Microfiction: Who

The owl sees everything.

It watches when the young man brings his son into the barn on his shoulders, introduces him to each animal by name.

It regards the expression on the boy’s face when he gets old enough to come in here and hide from the other children who don’t understand why he’s so quiet.

It turns its head as the adolescent counts how many times he strokes the horse’s bare back.

Its unblinking eyes take in the vacant expression of the silent man when he comes into the stable and falls to his knees sobbing.

The owl knows.

Microfiction: Error

When someone started using Jenny’s printer at work, she put out a simple memo telling them to stop. Since it was on the network, the ID was just a string of numbers, and she didn’t want to get HR involved. They weren’t using much anyway.

When she came in the next morning, there was a single sheet paper with one line of text: I didn’t know how else to say hello.

At the end of her shift, she responded and printed: Maybe we could have lunch instead?

The following day, another page: Printers aren’t great at lunch dates, I’ve found.

Microfiction: First Date

“I’m trying to decide if I want to kill you tonight.”

“Oh yeah?” John asked, sipping his Merlot, licking his lips to keep them from staining purple. “How would you do it?”

“Maybe a blow to the head–”

“This isn’t the movies, Paula. You’d need something more than that.”

Her blue eyes froze on him, juices pooling under her rare steak. “You didn’t let me finish. That would be to disorient you. Then I’d strangle you.”

“With your hands…?”

“Your belt.”

If that wasn’t an invitation, he didn’t know what was. “I’ll get the check then,” he finally declared.

Microfiction: Sugar and Fire

Each cupcake required an hour of work to decorate. While other bakeries made slapdash, hurried attempts to get their confections presentable and on the shelves for sale, these were works of art. Gold flakes sat perfectly atop white chocolate pools, while candied cherries created the perfect centerpiece for a buttercream basin. Doilies provided the delicate stenciling for powdered sugar snowflakes atop dark chocolate peaks.

When the bakery was robbed, the safe sat untouched, and the only damage was to the locks on the glasses cases. The owners could only forgive the bandits. Wherever they were, they must have been happy.

She had gone to the store to pick out a gift for a baby shower, and when she returned home, the house was in flames. She couldn’t tear her eyes away, the smoke rolling around her flip-flopped feet, the fire casting orange light against the yoga pants she was only going to wear out that one time.

She got back into the car and took stock of her belongings: her wallet. A tube of chapstick. Her keys. A scratchpad. A pen. A soft teddy bear, which she buckled into the passenger seat.

“Okay,” she said as she started driving again.

Microfiction: Unlocked

When Holly tried the unmarked door at the end of the hallway in her building, it opened like it had been expecting her. She carefully placed the pile of papers in her arms on the floor, copies of a report that meant nothing to her.

A wind blew in excitedly, traveling up her pinstripe skirt, and a honeysuckle scent tickled her nose. Sunlight caressed her sandaled toes, even though she had walked through the rain not long ago that morning. Birds sang softly. Someone called her name.

Holly slipped inside, the reports forgotten, the stack tipped over onto the carpet.

Microfiction: From God

Anybody who tries to say that Creation is easy is a damn liar.

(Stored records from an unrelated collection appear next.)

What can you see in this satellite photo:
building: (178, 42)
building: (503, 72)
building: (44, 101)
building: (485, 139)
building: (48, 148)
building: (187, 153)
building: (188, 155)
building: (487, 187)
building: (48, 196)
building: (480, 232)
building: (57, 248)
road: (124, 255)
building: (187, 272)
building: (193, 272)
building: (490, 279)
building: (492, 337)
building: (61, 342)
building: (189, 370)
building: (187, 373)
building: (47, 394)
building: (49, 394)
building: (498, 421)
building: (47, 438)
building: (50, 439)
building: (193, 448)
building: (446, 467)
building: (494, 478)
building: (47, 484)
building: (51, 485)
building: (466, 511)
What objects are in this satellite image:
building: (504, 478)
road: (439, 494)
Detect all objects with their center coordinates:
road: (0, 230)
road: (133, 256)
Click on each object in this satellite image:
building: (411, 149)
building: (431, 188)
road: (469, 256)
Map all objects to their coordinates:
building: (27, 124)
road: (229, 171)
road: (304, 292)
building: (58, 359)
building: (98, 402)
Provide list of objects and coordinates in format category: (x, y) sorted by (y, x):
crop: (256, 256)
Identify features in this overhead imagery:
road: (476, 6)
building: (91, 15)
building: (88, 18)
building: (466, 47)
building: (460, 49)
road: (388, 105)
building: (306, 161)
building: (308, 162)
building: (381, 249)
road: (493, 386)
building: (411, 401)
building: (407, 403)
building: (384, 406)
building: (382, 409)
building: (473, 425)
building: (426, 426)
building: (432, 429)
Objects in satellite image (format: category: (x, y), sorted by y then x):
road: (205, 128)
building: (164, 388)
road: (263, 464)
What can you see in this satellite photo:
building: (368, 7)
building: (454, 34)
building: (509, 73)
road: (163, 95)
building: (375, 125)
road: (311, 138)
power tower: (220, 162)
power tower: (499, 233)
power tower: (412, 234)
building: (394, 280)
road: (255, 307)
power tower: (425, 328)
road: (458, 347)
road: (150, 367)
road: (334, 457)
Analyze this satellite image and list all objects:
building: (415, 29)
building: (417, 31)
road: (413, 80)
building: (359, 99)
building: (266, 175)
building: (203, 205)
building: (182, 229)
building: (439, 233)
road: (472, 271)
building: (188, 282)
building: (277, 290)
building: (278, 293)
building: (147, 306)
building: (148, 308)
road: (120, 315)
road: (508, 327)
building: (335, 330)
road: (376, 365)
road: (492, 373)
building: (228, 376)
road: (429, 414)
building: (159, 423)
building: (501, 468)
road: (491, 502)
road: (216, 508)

First, you need the foundations: air, water, earth. Animals come very last. Otherwise – woops – Death. You hadn’t even plotted out what that was supposed to look like!

You have to think it through, right? Because with enough time, it’s not like it’s all going to stay like that. You shape and mold and craft and then, oh shit, heavenly bodies.

Lastly, the hard part: giving it away. You hold your breath and hope they like it. Don’t break it.

Don’t watch. Walk away.

Rinse. Repeat.

 

Microfiction: Meat

She ran her hand along the alligator’s ridged spine, her fingers catching on the edges of natural armor. The salty brine smell hung in the air, a comforting brackish blanket over the pier. The cuts of meat splashed as she dropped them in front of the brute, and she shrieked with delight as it devoured everything in quick, violent gulps.

Suddenly, her stomach tightened, and her entire body curled in on itself. The hand sticky with raw juice shot to her pregnant belly. “I should go,” she said.

But she lingered, bargaining with the coming terror as long as possible.